Avril 1914. Pétain était destiné à devenir un colonel en retraite parfaitement inconnu des historiens et de tous les Français. Et voilà qu’une note du ministre bloque tous les départs en retraite car les bruits de botte des Prussiens comme on continuait à dire depuis 1870, sont de plus en plus perceptibles.
Et puis encore après, c’est la ruée sur la Marne, Joffre et le pouvoir politique se fâchent : il faut éliminer une centaine de généraux du temps de paix parfaitement incapables. Joffre relève de leur affectation à partir du 2 août 1914, 2 généraux d’armée, 9 généraux de corps d’armée, 38 généraux de division. Quant aux généraux de brigade, ils ne sont pas comptés…Ils sont affectés pour la frime à Limoges. Les Français créent immédiatement un nouveau mot :“ limoger”.

Et c’est alors la formidable aspiration des colonels au grade de généraux.

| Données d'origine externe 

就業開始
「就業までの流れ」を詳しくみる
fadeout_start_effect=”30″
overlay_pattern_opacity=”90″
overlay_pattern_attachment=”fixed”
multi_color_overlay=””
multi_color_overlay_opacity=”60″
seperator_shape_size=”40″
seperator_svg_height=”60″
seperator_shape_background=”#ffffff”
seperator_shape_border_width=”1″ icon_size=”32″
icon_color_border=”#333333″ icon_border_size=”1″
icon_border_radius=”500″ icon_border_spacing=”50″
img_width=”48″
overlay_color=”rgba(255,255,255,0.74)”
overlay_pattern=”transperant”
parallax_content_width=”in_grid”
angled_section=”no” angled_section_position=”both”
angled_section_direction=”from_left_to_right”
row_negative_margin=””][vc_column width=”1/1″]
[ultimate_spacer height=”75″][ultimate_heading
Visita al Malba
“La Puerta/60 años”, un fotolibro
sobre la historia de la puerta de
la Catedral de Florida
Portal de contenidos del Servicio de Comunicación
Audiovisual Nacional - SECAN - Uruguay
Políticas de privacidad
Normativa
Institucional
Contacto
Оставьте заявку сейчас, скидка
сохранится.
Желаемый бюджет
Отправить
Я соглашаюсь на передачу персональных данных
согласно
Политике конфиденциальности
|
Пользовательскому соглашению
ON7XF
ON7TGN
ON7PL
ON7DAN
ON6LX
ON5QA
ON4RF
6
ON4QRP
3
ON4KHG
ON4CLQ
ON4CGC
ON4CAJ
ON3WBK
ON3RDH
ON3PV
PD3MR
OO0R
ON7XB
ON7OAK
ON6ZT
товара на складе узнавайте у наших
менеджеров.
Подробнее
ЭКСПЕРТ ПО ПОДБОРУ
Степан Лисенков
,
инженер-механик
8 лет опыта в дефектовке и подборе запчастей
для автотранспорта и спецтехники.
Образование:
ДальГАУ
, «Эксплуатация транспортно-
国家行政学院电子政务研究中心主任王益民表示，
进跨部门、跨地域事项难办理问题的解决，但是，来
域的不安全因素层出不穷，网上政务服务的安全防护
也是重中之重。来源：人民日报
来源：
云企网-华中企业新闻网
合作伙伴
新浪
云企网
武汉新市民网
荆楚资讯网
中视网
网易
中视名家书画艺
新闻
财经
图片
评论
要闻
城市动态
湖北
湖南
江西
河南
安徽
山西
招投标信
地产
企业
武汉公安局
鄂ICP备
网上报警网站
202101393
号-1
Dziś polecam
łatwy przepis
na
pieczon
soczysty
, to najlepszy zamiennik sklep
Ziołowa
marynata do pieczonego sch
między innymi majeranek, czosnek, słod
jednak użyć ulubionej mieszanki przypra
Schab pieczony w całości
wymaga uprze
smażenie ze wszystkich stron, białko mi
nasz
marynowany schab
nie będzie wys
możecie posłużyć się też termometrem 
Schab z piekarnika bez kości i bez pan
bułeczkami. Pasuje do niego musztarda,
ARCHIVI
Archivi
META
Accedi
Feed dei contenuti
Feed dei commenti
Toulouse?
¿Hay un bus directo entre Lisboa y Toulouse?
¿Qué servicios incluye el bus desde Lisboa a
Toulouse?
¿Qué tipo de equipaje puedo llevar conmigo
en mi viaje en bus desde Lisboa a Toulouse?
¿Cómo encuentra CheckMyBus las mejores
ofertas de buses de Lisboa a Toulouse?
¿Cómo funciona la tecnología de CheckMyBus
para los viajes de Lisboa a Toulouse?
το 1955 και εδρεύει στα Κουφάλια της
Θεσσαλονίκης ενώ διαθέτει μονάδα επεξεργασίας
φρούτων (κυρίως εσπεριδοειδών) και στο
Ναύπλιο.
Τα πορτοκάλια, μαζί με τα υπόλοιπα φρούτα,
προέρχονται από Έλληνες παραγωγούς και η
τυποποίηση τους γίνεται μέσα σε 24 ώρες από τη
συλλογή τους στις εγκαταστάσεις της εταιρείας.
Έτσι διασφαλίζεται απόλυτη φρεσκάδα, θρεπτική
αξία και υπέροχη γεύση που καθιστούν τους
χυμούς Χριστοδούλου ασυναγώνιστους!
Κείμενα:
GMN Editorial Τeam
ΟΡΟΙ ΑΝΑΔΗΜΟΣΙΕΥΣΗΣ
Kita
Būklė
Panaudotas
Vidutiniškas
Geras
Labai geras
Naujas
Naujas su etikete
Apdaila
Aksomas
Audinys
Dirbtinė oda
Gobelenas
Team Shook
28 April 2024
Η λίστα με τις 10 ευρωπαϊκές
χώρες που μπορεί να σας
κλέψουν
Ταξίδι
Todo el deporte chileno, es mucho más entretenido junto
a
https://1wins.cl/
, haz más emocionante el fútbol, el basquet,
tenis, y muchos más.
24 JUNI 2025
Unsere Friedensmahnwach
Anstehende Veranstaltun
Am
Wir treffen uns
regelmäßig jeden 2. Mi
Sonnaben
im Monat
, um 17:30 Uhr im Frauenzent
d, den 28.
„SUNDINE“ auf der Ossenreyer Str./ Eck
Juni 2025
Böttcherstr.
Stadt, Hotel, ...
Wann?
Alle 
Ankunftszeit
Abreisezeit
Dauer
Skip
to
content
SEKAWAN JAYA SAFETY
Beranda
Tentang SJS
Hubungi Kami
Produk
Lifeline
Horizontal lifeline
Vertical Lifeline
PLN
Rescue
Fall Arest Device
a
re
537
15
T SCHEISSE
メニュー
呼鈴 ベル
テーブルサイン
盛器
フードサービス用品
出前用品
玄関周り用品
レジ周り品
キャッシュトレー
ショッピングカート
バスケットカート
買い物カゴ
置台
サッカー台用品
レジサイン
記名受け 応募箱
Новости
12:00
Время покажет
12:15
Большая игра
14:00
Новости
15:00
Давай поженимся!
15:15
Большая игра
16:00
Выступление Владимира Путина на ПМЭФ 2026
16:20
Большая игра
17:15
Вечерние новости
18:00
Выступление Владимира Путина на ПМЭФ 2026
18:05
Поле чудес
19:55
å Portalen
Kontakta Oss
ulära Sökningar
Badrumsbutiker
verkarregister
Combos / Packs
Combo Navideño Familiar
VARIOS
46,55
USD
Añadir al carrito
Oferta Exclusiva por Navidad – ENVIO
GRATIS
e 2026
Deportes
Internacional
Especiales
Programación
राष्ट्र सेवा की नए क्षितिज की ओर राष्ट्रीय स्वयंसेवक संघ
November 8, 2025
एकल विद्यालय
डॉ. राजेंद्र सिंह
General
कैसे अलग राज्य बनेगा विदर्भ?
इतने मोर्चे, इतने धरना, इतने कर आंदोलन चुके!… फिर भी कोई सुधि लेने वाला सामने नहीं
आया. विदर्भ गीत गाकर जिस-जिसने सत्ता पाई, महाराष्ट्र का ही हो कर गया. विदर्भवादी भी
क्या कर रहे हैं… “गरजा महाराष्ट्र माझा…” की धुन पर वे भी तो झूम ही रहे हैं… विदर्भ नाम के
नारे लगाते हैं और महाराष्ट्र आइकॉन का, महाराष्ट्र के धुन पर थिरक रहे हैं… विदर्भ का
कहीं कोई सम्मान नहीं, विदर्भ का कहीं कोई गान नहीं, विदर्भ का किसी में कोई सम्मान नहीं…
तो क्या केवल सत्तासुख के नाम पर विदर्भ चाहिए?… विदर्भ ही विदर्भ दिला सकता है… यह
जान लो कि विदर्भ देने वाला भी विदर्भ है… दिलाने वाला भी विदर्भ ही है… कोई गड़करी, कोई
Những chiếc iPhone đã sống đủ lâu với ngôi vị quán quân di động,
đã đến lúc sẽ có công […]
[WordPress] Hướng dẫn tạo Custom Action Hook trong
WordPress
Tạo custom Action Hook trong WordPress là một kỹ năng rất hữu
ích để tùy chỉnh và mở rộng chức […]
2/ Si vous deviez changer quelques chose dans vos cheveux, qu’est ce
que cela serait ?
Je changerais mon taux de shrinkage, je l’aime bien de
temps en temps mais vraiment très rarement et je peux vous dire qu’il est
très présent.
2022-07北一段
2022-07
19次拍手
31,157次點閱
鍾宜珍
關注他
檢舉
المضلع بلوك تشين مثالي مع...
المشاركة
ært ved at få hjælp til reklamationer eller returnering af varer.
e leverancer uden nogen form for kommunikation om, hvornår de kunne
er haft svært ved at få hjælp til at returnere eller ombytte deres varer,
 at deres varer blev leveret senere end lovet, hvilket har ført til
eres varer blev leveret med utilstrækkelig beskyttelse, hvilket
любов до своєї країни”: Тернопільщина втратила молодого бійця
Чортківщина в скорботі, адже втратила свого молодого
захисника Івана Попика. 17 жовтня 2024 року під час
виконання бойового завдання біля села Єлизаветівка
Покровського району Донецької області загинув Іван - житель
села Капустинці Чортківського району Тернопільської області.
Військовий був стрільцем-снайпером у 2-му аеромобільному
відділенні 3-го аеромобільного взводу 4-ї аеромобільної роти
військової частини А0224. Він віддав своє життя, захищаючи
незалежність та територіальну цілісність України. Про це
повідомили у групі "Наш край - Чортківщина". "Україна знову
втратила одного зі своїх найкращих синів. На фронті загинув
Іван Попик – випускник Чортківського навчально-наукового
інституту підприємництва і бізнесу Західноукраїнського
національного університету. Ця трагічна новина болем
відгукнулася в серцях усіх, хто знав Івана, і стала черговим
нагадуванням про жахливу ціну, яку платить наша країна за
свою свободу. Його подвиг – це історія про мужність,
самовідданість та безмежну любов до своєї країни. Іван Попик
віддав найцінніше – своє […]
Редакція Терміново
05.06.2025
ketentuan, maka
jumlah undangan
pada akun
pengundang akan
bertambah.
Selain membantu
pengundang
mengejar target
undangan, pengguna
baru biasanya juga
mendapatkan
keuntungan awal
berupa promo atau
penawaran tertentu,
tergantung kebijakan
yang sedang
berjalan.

Pétain en quelques mois passe de colonel à général de brigade puis de division. En 1917, il sera général d’Armée et commandant en chef. Ce non-conformiste avait tout de même atteint le sommet à la suite de circonstances heureuses pour lui.

En conclusion cet homme a toujours été “ trop vieux”, trop vieux colonel, trop vieux Maréchal. En 1931, à 75 ans, Pétain grand patron de l’Armée française “rend son tablier”, trop vieux. Le pouvoir politique ne savait pas quoi faire de lui et le nomme inspecteur général de …la défense aérienne du territoire.

Trop vieux en juin 1940, l’assemblée du front populaire élue en 1936 lui refile le bébé, à lui âgé de 84 ans alors qu’il n’a plus qu’une heure de lucidité par jour et qu’il pense comme un homme du 19ème siècle. A-t-on déjà vu depuis 2000 ans, un grand pays subissant un désastre terrible comme celui qui s’est abattu sur la France en 1940, gouverné par un homme de 84 à 89 ans !

Trop vieux en 1945 pour intégrer sa condamnation à mort. Rencontrant un homme de justice en sortant du prétoire qui se présente : “ Mr. Amor ”. “Tiens, réplique Pétain, à mort comme moi ”. Mais ceci est-il vrai ?

Entre autres références, le meilleur bouquin à mon avis, parmi la centaine écrits sur Pétain : “ Un certain Philipe Pétain ” par Pierre Bourget. Édition Castermann, 1966.